**THE TASK:**
Please copy every line of the data in which the string "дизельного" appears.

━━━ DATA SECTION

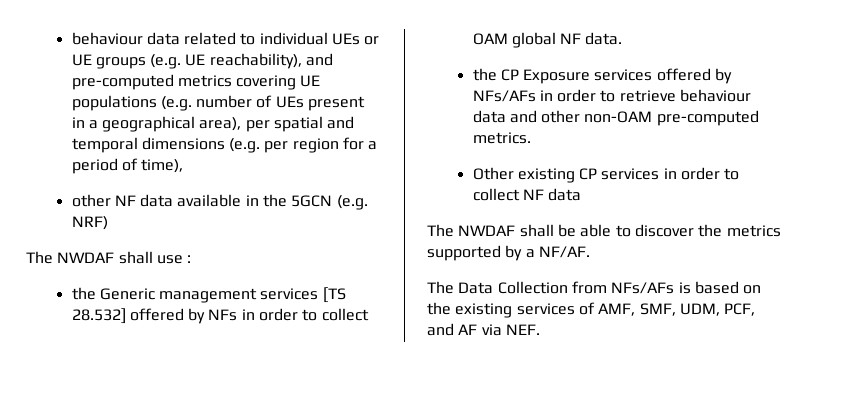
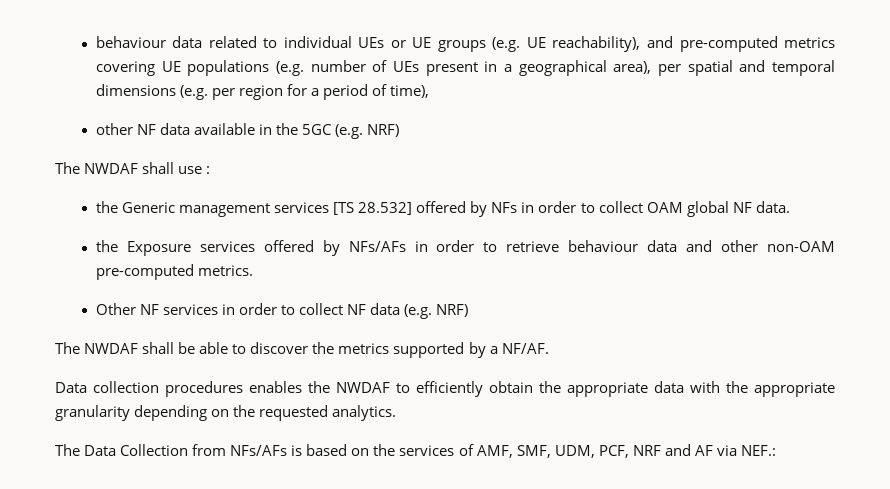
[291,195,333,207] 5GCN -> [302,124,333,135] 5GC
[500,69,519,81] CP -> (118, 246) none
[517,168,598,183] existing CP -> [139,304,159,315] NF
(582, 194) none -> [404,304,469,319] (e.g. NRF)
(590, 252) none -> [55,381,835,397] [55,405,397,421] // Data collection procedures enables the NWDAF to efficiently obtain the appropriate data with the appropriate granularity depending on the requested analytics.
[455,303,513,318] existing -> (396, 450) none
(756, 309) none -> [632,445,661,456] NRF
[505,324,540,335] NEF. -> [740,445,776,456] NEF.:

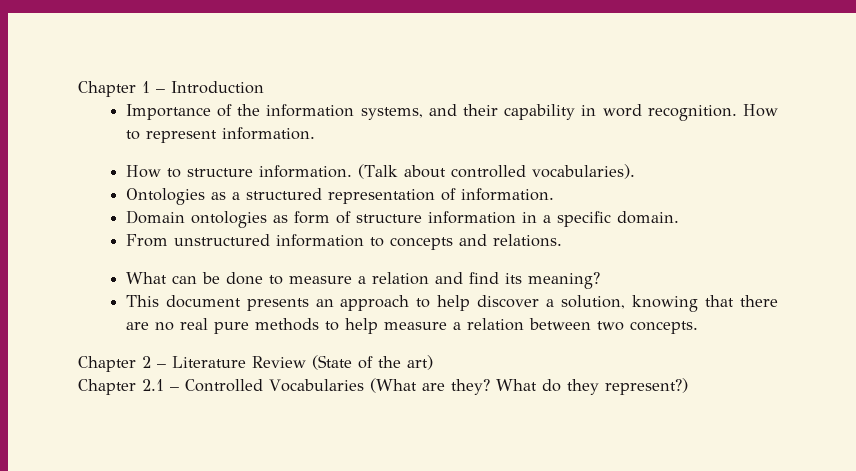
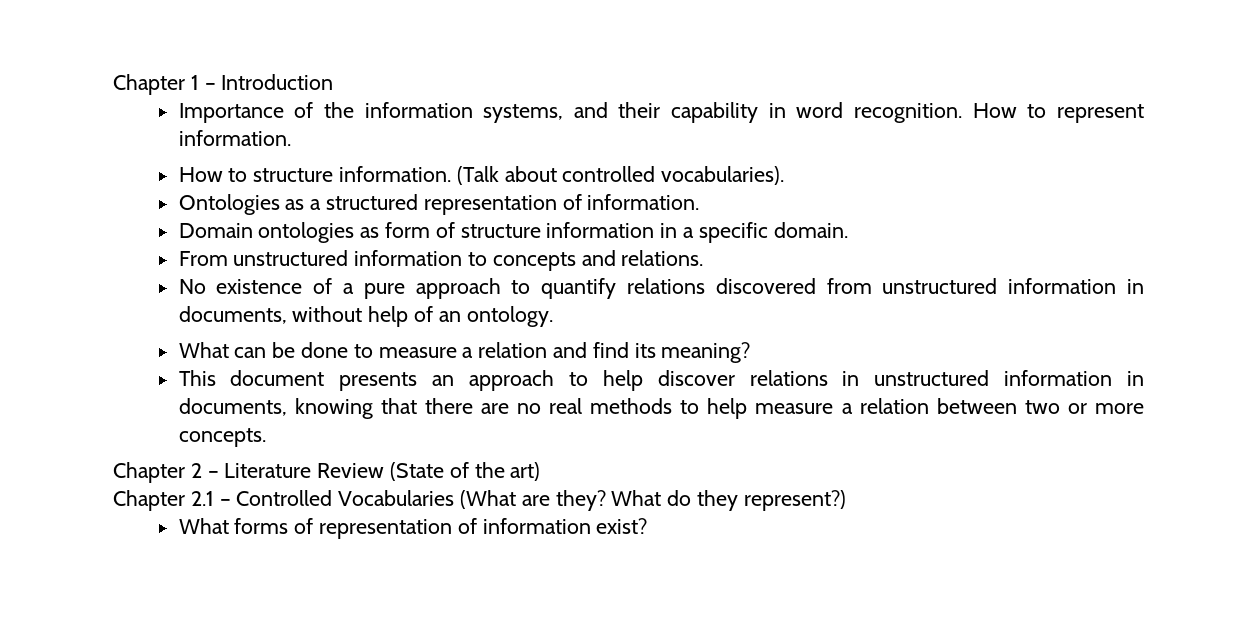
(562, 240) none -> [178,278,1145,299] [178,306,553,327] // No existence of a pure approach to quantify relations discovered from unstructured information in documents, without help of an ontology.
[546,295,626,309] a solution, -> [749,370,1145,386] [178,398,287,416] relations in unstructured information in documents,
[213,322,249,334] pure -> (583, 406) none
(624, 326) none -> [1067,403,1145,414] or more
(688, 386) none -> [178,518,648,539] // What forms of representation of information exist?

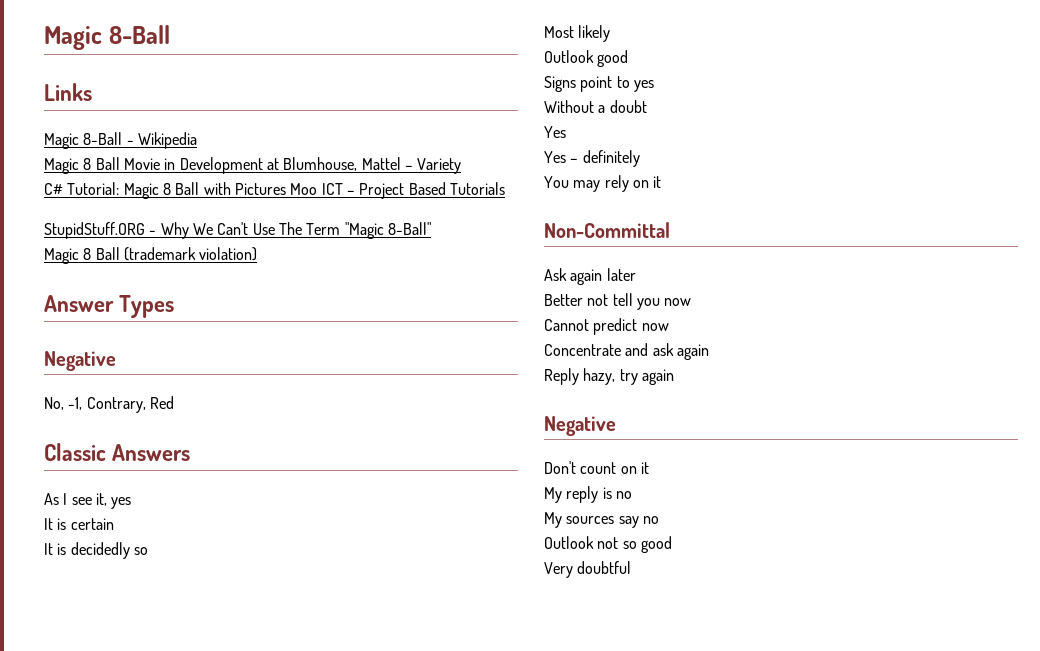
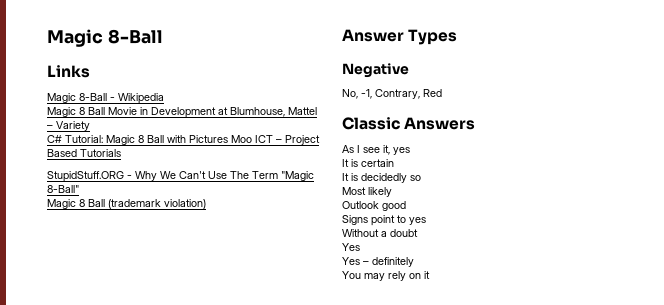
[544,222,670,238] [544,268,636,285] [544,293,692,310] [544,318,669,335] [544,343,709,360] [544,368,674,385] [544,416,616,436] [544,461,649,474] [544,486,632,503] [544,512,659,528] [544,536,672,553] [544,561,632,578] // Non-Committal // Ask again later // Better not tell you now // Cannot predict now // Concentrate and ask again // Reply hazy, try again // Negative // Don't count on it // My reply is no // My sources say no // Outlook not so good // Very doubtful -> (430, 275) none

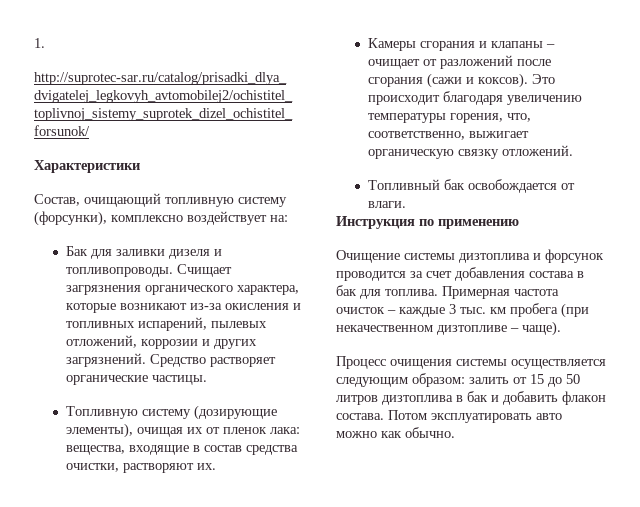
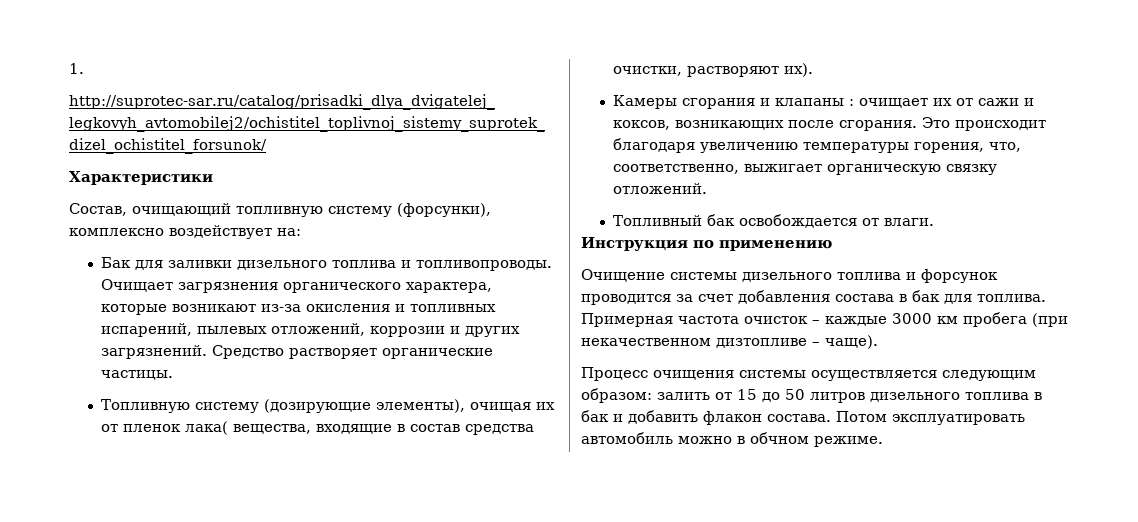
[169,249,211,259] дизеля -> [237,260,397,270] дизельного топлива
[177,264,233,277] Счищает -> [101,279,174,292] Очищает
[270,427,301,434] лака: -> [185,421,229,435] лака(
[197,463,217,470] их. -> [784,63,814,77] их).
[546,44,556,48] [368,55,552,69] [368,73,529,88] – очищает от разложений после сгорания (сажи и коксов). -> [849,98,1035,108] [613,120,918,131] : очищает их от сажи и коксов, возникающих после сгорания.
[459,253,530,263] дизтоплива -> [742,272,901,282] дизельного топлива
[449,304,486,314] 3 тыс. -> [892,313,932,324] 3000
[382,395,453,405] дизтоплива -> [870,392,1029,402] дизельного топлива
[536,413,562,420] [336,427,455,438] авто можно как обычно. -> [581,432,883,447] автомобиль можно в обчном режиме.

━━━━━━

**COMPLETED TASK:**
[169,249,211,259] дизеля -> [237,260,397,270] дизельного топлива
[459,253,530,263] дизтоплива -> [742,272,901,282] дизельного топлива
[382,395,453,405] дизтоплива -> [870,392,1029,402] дизельного топлива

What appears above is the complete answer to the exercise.